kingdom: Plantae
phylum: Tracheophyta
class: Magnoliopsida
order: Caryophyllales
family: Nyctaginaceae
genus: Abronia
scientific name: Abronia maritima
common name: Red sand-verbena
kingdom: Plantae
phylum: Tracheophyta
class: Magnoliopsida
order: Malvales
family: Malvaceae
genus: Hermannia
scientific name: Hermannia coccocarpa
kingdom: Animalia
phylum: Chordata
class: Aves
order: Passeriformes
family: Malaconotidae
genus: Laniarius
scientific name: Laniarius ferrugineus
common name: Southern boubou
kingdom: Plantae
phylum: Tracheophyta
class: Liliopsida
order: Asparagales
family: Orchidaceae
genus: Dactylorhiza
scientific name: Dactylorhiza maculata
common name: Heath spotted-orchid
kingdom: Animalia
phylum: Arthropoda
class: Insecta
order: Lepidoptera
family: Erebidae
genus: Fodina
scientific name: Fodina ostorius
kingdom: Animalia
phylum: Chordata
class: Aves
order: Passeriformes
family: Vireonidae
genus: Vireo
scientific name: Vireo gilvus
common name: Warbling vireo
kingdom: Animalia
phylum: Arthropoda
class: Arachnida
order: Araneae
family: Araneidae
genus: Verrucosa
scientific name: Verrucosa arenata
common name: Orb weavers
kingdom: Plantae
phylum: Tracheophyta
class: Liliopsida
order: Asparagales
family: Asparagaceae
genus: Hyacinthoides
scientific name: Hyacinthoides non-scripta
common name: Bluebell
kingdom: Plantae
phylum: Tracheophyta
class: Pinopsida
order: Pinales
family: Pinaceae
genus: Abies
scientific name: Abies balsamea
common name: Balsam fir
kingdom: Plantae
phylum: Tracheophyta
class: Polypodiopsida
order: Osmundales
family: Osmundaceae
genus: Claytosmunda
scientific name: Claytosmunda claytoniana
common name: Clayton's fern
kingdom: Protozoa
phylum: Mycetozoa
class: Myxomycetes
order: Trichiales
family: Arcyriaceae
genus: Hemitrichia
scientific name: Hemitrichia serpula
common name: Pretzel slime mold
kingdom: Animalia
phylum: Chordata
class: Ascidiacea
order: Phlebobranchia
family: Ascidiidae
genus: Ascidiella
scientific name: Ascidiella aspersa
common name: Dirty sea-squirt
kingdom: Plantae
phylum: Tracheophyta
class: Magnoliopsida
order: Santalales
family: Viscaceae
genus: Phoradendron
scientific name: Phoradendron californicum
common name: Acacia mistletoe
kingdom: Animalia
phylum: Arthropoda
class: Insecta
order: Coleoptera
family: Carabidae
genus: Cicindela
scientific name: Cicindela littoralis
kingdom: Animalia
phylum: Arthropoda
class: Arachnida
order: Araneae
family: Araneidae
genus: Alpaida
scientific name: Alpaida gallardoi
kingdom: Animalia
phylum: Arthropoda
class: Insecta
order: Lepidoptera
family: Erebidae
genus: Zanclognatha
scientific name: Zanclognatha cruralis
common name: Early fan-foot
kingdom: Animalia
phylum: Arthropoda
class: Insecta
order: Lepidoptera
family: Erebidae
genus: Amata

· · · · · · ·

◆ Exercise requirements ◆
Turn all the lines above into a Markdown table with two columns, Row and Line. Number each row and leave out any blank lines.

◆ Task result ◆
| Row | Line |
|---|---|
| 1 | kingdom: Plantae |
| 2 | phylum: Tracheophyta |
| 3 | class: Magnoliopsida |
| 4 | order: Caryophyllales |
| 5 | family: Nyctaginaceae |
| 6 | genus: Abronia |
| 7 | scientific name: Abronia maritima |
| 8 | common name: Red sand-verbena |
| 9 | kingdom: Plantae |
| 10 | phylum: Tracheophyta |
| 11 | class: Magnoliopsida |
| 12 | order: Malvales |
| 13 | family: Malvaceae |
| 14 | genus: Hermannia |
| 15 | scientific name: Hermannia coccocarpa |
| 16 | kingdom: Animalia |
| 17 | phylum: Chordata |
| 18 | class: Aves |
| 19 | order: Passeriformes |
| 20 | family: Malaconotidae |
| 21 | genus: Laniarius |
| 22 | scientific name: Laniarius ferrugineus |
| 23 | common name: Southern boubou |
| 24 | kingdom: Plantae |
| 25 | phylum: Tracheophyta |
| 26 | class: Liliopsida |
| 27 | order: Asparagales |
| 28 | family: Orchidaceae |
| 29 | genus: Dactylorhiza |
| 30 | scientific name: Dactylorhiza maculata |
| 31 | common name: Heath spotted-orchid |
| 32 | kingdom: Animalia |
| 33 | phylum: Arthropoda |
| 34 | class: Insecta |
| 35 | order: Lepidoptera |
| 36 | family: Erebidae |
| 37 | genus: Fodina |
| 38 | scientific name: Fodina ostorius |
| 39 | kingdom: Animalia |
| 40 | phylum: Chordata |
| 41 | class: Aves |
| 42 | order: Passeriformes |
| 43 | family: Vireonidae |
| 44 | genus: Vireo |
| 45 | scientific name: Vireo gilvus |
| 46 | common name: Warbling vireo |
| 47 | kingdom: Animalia |
| 48 | phylum: Arthropoda |
| 49 | class: Arachnida |
| 50 | order: Araneae |
| 51 | family: Araneidae |
| 52 | genus: Verrucosa |
| 53 | scientific name: Verrucosa arenata |
| 54 | common name: Orb weavers |
| 55 | kingdom: Plantae |
| 56 | phylum: Tracheophyta |
| 57 | class: Liliopsida |
| 58 | order: Asparagales |
| 59 | family: Asparagaceae |
| 60 | genus: Hyacinthoides |
| 61 | scientific name: Hyacinthoides non-scripta |
| 62 | common name: Bluebell |
| 63 | kingdom: Plantae |
| 64 | phylum: Tracheophyta |
| 65 | class: Pinopsida |
| 66 | order: Pinales |
| 67 | family: Pinaceae |
| 68 | genus: Abies |
| 69 | scientific name: Abies balsamea |
| 70 | common name: Balsam fir |
| 71 | kingdom: Plantae |
| 72 | phylum: Tracheophyta |
| 73 | class: Polypodiopsida |
| 74 | order: Osmundales |
| 75 | family: Osmundaceae |
| 76 | genus: Claytosmunda |
| 77 | scientific name: Claytosmunda claytoniana |
| 78 | common name: Clayton's fern |
| 79 | kingdom: Protozoa |
| 80 | phylum: Mycetozoa |
| 81 | class: Myxomycetes |
| 82 | order: Trichiales |
| 83 | family: Arcyriaceae |
| 84 | genus: Hemitrichia |
| 85 | scientific name: Hemitrichia serpula |
| 86 | common name: Pretzel slime mold |
| 87 | kingdom: Animalia |
| 88 | phylum: Chordata |
| 89 | class: Ascidiacea |
| 90 | order: Phlebobranchia |
| 91 | family: Ascidiidae |
| 92 | genus: Ascidiella |
| 93 | scientific name: Ascidiella aspersa |
| 94 | common name: Dirty sea-squirt |
| 95 | kingdom: Plantae |
| 96 | phylum: Tracheophyta |
| 97 | class: Magnoliopsida |
| 98 | order: Santalales |
| 99 | family: Viscaceae |
| 100 | genus: Phoradendron |
| 101 | scientific name: Phoradendron californicum |
| 102 | common name: Acacia mistletoe |
| 103 | kingdom: Animalia |
| 104 | phylum: Arthropoda |
| 105 | class: Insecta |
| 106 | order: Coleoptera |
| 107 | family: Carabidae |
| 108 | genus: Cicindela |
| 109 | scientific name: Cicindela littoralis |
| 110 | kingdom: Animalia |
| 111 | phylum: Arthropoda |
| 112 | class: Arachnida |
| 113 | order: Araneae |
| 114 | family: Araneidae |
| 115 | genus: Alpaida |
| 116 | scientific name: Alpaida gallardoi |
| 117 | kingdom: Animalia |
| 118 | phylum: Arthropoda |
| 119 | class: Insecta |
| 120 | order: Lepidoptera |
| 121 | family: Erebidae |
| 122 | genus: Zanclognatha |
| 123 | scientific name: Zanclognatha cruralis |
| 124 | common name: Early fan-foot |
| 125 | kingdom: Animalia |
| 126 | phylum: Arthropoda |
| 127 | class: Insecta |
| 128 | order: Lepidoptera |
| 129 | family: Erebidae |
| 130 | genus: Amata |